Yine böyle bir meram anlatma haleti ruhiyesinde iken, esasen post yazmak için pek de geniş geniş zamanlarım yok iken niye yazmakla uğraşayım ki, bak adam ne güzel tane tane, kısa ve öz, en vurucu noktaları baz alarak anlatmış benim anlatmak istediğimi… dedim ve bu postu yazmaya karar verdim.

Hem bir çoğunuz farklı sesleri dinlemiyorsunuz ve sürekli aynı kanalları, aynı kişileri dinlediğiniz için de pek güzel ……………………………….sunuz… (Boşluğu siz doldurun, seçim öncesi anketlerde sizlere millet ittifakının %60 hatta %80 önde olduğunu, bu kez seçimi kazandıklarını söyleyen sevgili kanallarınız, kişileriniz sizlere ne yaptı ise, o fiil o boşluğa uygun gelecektir. Ben yazmayayım, ayıp olur!

Bakın işte yine dağıttım konuyu… Toparlayayım hemen…

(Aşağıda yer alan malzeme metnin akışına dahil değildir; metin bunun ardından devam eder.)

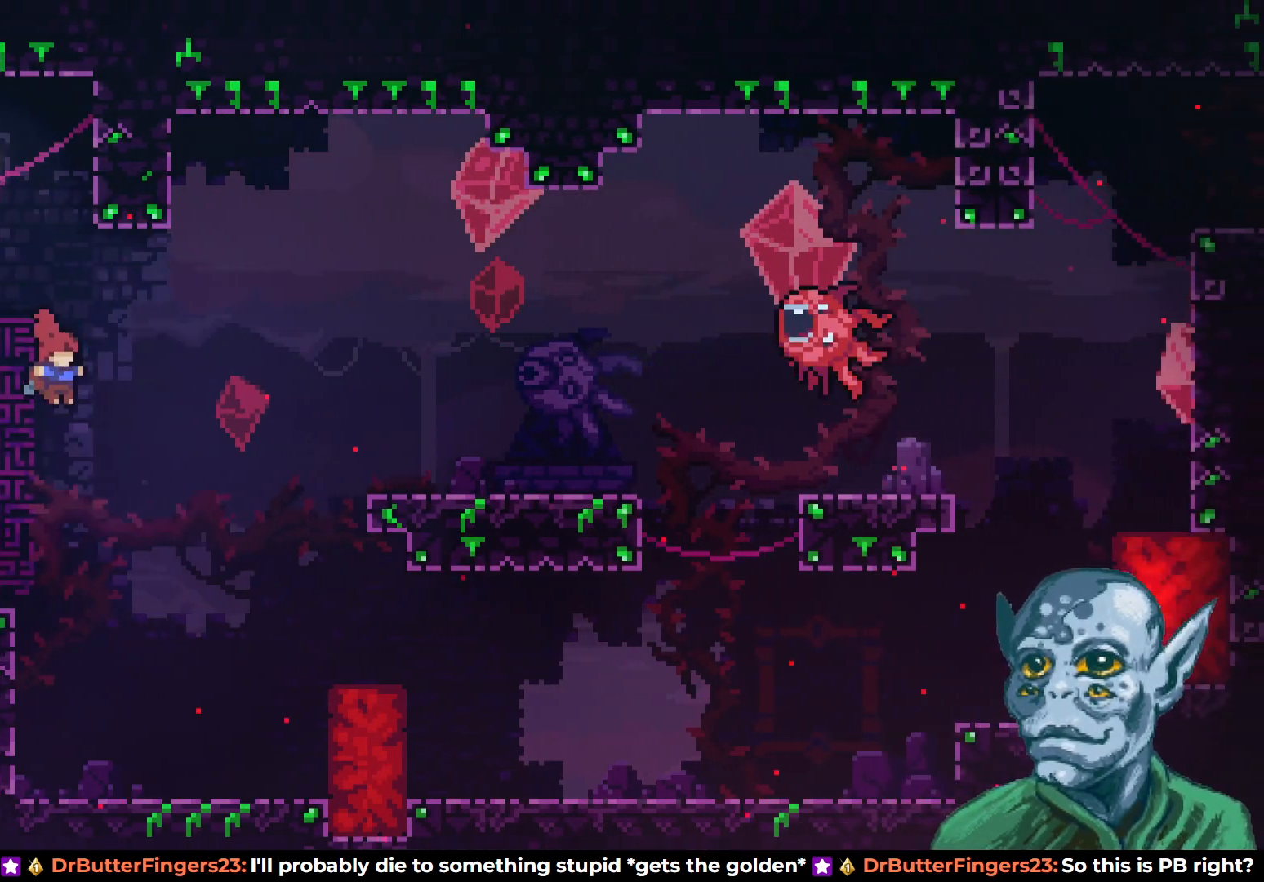
{"buttons": ["DPAD_RIGHT"], "left_stick": "center", "right_stick": "center", "events": []}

Ülkemizin medarı iftiharı Selçuk Bayraktar için bir itibarsızlaştırma oparasyonu söz konusu… Yine birileri düğmeye bastı ve düğmenin ucundaki kişiler tek merkezden çıkma aslı astarı olmayan, kaynağı ispatlanmayan bir safsata haber ile Selçuk Bayraktar’ı küçültme derdinde. Bu vatansever gencecik adamı itibarsızlaştırayım derken kendilerini itibarsızlaştıran ve inanırlıklarını yok ettiren bu zihniyeti oturup bloguma yazayım diye dolmuş iken, aşağıdaki videoya denk geldim. Baştan sona dek dinlediğimde “hah işte benim de dile getirmek istediğim noktalar” cümlemdeki noktalardan daha da fazlasını bulduğum videoyu sizlerle de paylaşmak istiyorum. Gerçeklik algınızı başkalarına teslim etmeyin. İzleyin, elinizde başka bir bakış açısı daha olsun. Gerçeği kendi kendinize inşa edin. Aklımız, zekamız başkalarından az mı da başkalarınınkini kullanıp duralım. Allaha şükür, bizde de akıl var, zeka var, siyasi fanatikliğimizden sıyrıldığımızda aklımız da zekamız da bize en güzel yar!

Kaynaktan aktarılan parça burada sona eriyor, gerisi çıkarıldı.